Sus monturas estaban muy juntas. Baynes había encontrado la mano de Meriem y se la apretaba, al tiempo que vertía acarameladas palabras de amor en el oído de la joven, que Meriem escuchaba encantada.

—Vente a Londres conmigo —apremiaba el honorable Morison—. Puedo organizar un safari y en un día nos plantamos en la costa, antes de que nadie se dé cuenta de que nos hemos ido.

—¿Y por qué hemos de marcharnos así? —preguntó Meriem—. Bwana y Querida no pondrán objeciones a nuestro matrimonio.

—No puedo casarme contigo aún —explicó el honorable Morison—, he de atender primero ciertas formalidades…, asuntos que tú no entiendes. Todo saldrá bien. Iremos a Londres. No puedo esperar. Si realmente me quieres, vendrás conmigo. ¿Qué me dices de los monos con los que vivías? ¿Se preocupaban de legalizar oficialmente el matrimonio? Aman como amamos nosotros. De haber continuado con ellos te hubieras emparejado como ellos se emparejan. Es la ley de la naturaleza… Ninguna ley promulgada por el hombre puede revocar las leyes de Dios. ¿Qué importancia tiene, si nos queremos? Aparte de nosotros dos, ¿qué nos importa el mundo? Yo daría mi vida por ti… ¿No darás tu nada por mí?

—¿Me quieres? —preguntó Meriem—. ¿Te casarás conmigo cuando lleguemos a Londres?

—Lo juro —se exaltó el honorable Morison.

—Iré contigo —murmuró la joven—, aunque no comprendo qué necesidad hay.

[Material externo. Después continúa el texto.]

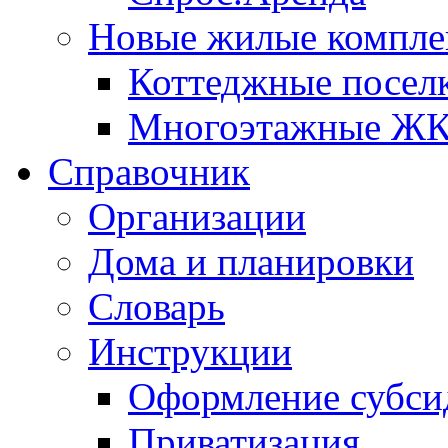
Новые жилые компле
Коттеджные посел
Многоэтажные Ж
Справочник
Организации
Дома и планировки
Словарь
Инструкции
Оформление субси
Приватизация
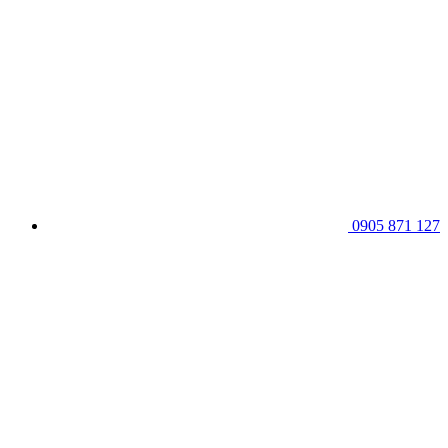
0905 871 127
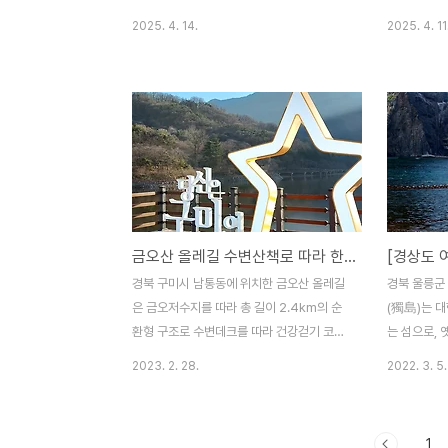
여 2000년 2월에 문경새재 제1관문 뒤 용사
으로 사회ㆍ
2025. 4. 14.
2025. 4. 11
골에 건립하였던 사극 세트장이다. 오픈세트
면서 국방상
장 최초 건립 당시에는 65,755㎡의 부지에
는 조선팔도
고려시대를 배경으로 하여 왕궁 2동, 기와집
한 고개이기 
42동, 초가 40동, 기타 13동으로 국내 최대
는 뜻에서 
규모의 사극 촬영장이었다고 한다. 사극 촬
하고, ‘새로
영장을 문경새재에 설치하게 된 것은 조령산
렸다고도 전
과 주흘산의 산세가 고려의 수도 개성의 송악
가 개척되면
산과 흡사할 뿐만 아니라 옛길이 잘 보존되어
1594년에
있어 사극 촬영장으로 매우 적합한 때문이었
하였고 17
금오산 올레길 수변산책로 따라 한 바퀴 산책
다고 한다. 현재의 문경새재 오픈세트장은 문
關)과 제3
경시의 제작지원으로 과거 고려시대를 배경
군사적 요새
경북 구미시 남통동에 위치한 금오산 올레길
경북 울릉군
으로 한 세트장을 허물고 새로운 조선시대 모
새재 주변 
은 금오저수지를 따라 총 길이 2.4km의 순
(獨島)는 
습으로 2008년 4월에..
로 지정하였고
환형 구조로 수변데크를 따라 건강걷기 코스
는 섬으로,
로 마련되어있다. 금오산 올레길에는 금오저
도(于山島)
2023. 2. 28.
2022. 3. 5.
수지를 따라 금오정을 비롯하여 배꼽마당ㆍ
불려왔으며 
생태습지ㆍ부잔교ㆍ유선장 등의 시설과 꽃길
부르게 되었다
ㆍ흙길ㆍ숲길 등이 마련되어 있는 수변산책
(東島)와 서
1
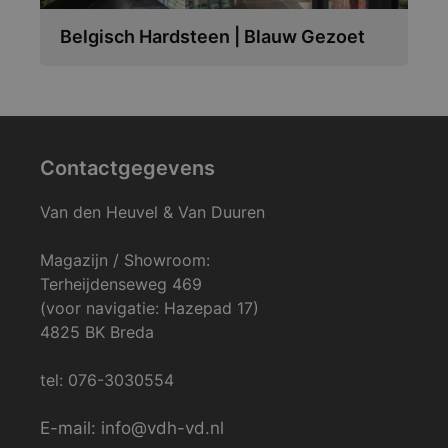
Belgisch Hardsteen | Blauw Gezoet
Contactgegevens
Van den Heuvel & Van Duuren
Magazijn / Showroom:
Terheijdenseweg 469
(voor navigatie: Hazepad 17)
4825 BK Breda
tel: 076-3030554
E-mail: info@vdh-vd.nl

Se inclinó hacia él y Morison la tomó en sus brazos y agachó la cabeza para unir sus labios a los de Meriem.

En aquel preciso momento, a través de los árboles que orillaban el bosque asomó la cabeza de un enorme elefante. Meriem y el honorable Morison, que sólo tenían ojos y oídos para verse y oírse el uno al otro no vieron ni oyeron nada. Pero Numa sí. El tarmangani que cabalgaba sobre la ancha cabeza de Tantor vio a la chica en los brazos del hombre. Era Korak; pero en la esbelta figura de aquella joven vestida con elegancia no reconoció a su Meriem. Sólo vio a un tarmangani con su compañera. Y entonces Numa se lanzó al ataque. Temeroso de que Tantor ahuyentara a su presa, el enorme felino salió de su escondite al tiempo que inundaba el aire con un rugido aterrador. Aquel espantoso sonido hizo temblar la tierra. Los caballos se quedaron instantáneamente paralizados por el pánico. El honorable Morison Baynes se quedó blanco y helado. Bajo la brillante claridad de aquella magnífica luna llena, el león se precipitaba hacia ellos a toda velocidad. Los músculos del honorable Morison se negaron a obedecer a su voluntad, cedieron ante la presión de un poder superior, el poder de la Primera ley de la naturaleza, representada por Numa. Hundieron las espuelas en los ijares del caballo, dejaron caer las riendas, sueltas, sobre el cuello del animal y la montura dio media vuelta y emprendió impetuosa carrera hacia la llanura y la seguridad que podía brindarle.